▸ TO DO: Show the lines below where "scroll" occurs.

▸ EXCERPTED RECORDS:
*** Block opens ***
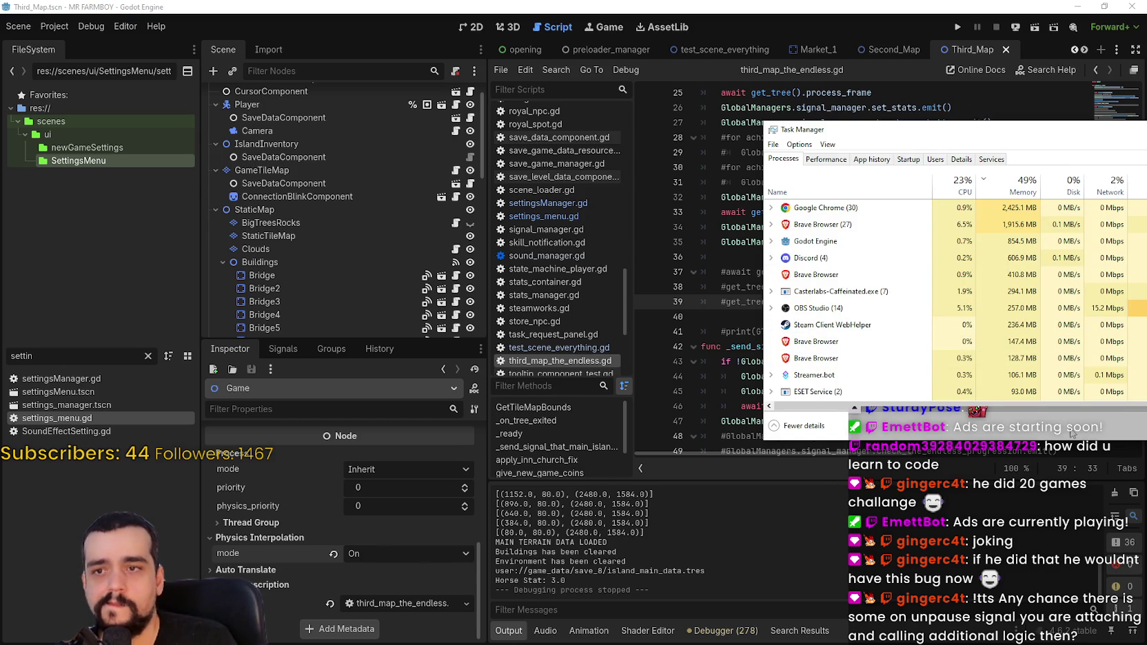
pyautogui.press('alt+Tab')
*** Block closes ***
*** Block opens ***
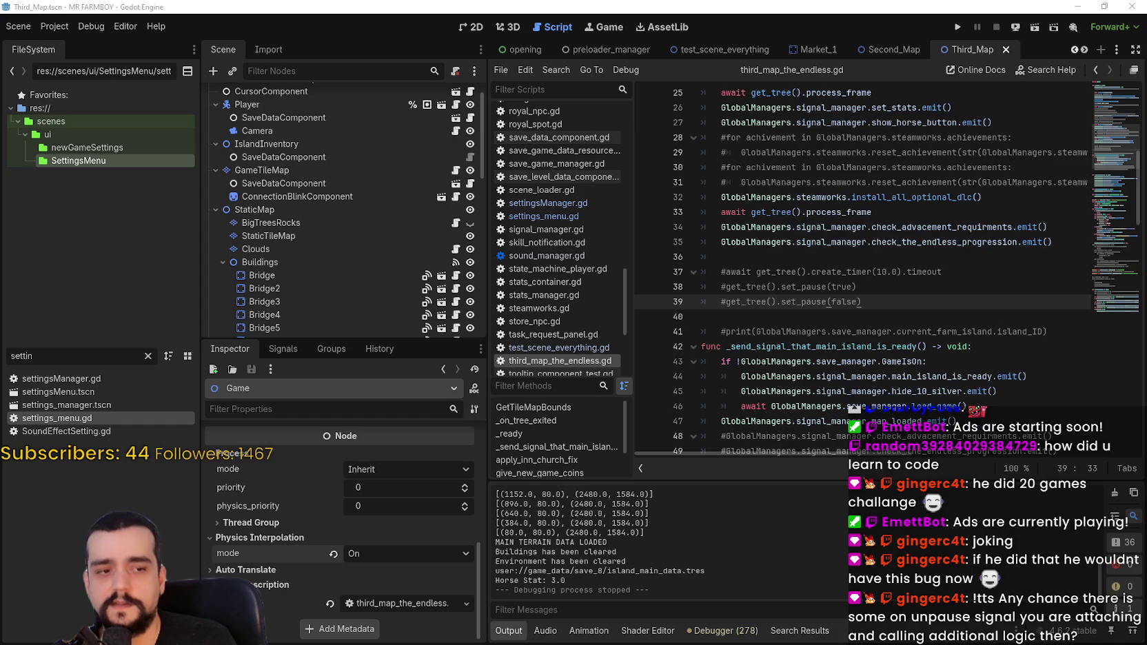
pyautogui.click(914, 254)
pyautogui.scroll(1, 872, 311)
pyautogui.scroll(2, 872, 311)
*** Block closes ***
▸ EXERCISE RESULT:
pyautogui.scroll(1, 872, 311)
pyautogui.scroll(2, 872, 311)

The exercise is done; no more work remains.